Task prompt:
Hunt through the lines below for the string "these" and copy each one that has it.

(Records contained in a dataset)
* * * * *

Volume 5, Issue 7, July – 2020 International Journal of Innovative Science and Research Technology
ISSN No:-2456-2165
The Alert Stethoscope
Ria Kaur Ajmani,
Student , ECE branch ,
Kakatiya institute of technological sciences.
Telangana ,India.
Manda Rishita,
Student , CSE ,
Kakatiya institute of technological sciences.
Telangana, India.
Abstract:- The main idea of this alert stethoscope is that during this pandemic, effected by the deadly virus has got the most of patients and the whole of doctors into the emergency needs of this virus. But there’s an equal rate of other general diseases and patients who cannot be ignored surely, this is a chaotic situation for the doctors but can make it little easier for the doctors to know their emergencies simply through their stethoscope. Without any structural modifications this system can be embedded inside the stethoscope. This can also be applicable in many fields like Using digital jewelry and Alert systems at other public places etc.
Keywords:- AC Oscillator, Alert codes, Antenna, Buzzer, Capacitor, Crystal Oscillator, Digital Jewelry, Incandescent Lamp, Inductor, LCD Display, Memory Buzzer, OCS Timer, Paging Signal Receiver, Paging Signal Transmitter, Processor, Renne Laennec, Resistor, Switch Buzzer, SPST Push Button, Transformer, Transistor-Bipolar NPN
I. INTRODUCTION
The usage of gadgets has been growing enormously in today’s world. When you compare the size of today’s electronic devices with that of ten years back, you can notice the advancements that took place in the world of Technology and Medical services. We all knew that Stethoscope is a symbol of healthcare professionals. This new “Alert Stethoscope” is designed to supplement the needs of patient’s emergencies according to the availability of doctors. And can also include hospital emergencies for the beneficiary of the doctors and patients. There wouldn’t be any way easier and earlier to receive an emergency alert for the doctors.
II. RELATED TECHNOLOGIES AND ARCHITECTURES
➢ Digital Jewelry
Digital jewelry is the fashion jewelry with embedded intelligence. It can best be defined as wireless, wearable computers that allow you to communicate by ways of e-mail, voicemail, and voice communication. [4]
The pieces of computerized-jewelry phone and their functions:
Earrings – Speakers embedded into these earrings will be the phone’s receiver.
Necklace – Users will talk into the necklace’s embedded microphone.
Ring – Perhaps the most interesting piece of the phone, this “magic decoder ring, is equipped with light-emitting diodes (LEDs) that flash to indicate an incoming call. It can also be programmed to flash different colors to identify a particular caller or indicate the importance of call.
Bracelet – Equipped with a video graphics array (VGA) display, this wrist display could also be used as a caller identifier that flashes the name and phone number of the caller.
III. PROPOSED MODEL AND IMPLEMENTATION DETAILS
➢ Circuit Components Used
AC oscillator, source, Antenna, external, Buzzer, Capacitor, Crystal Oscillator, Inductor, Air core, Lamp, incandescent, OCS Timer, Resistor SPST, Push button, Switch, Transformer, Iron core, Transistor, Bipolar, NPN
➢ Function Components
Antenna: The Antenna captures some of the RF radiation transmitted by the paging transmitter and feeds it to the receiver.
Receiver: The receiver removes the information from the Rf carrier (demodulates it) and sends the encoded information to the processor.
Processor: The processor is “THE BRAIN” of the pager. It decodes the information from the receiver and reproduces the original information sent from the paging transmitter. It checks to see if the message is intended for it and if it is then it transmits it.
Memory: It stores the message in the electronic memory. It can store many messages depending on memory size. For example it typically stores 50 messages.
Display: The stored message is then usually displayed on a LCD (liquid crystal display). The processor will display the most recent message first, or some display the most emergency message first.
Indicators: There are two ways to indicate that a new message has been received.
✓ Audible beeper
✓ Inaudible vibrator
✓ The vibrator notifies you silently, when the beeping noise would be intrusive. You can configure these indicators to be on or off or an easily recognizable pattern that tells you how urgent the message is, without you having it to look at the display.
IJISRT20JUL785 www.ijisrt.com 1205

* * * * *

Problem solution:
Earrings – Speakers embedded into these earrings will be the phone’s receiver.
✓ The vibrator notifies you silently, when the beeping noise would be intrusive. You can configure these indicators to be on or off or an easily recognizable pattern that tells you how urgent the message is, without you having it to look at the display.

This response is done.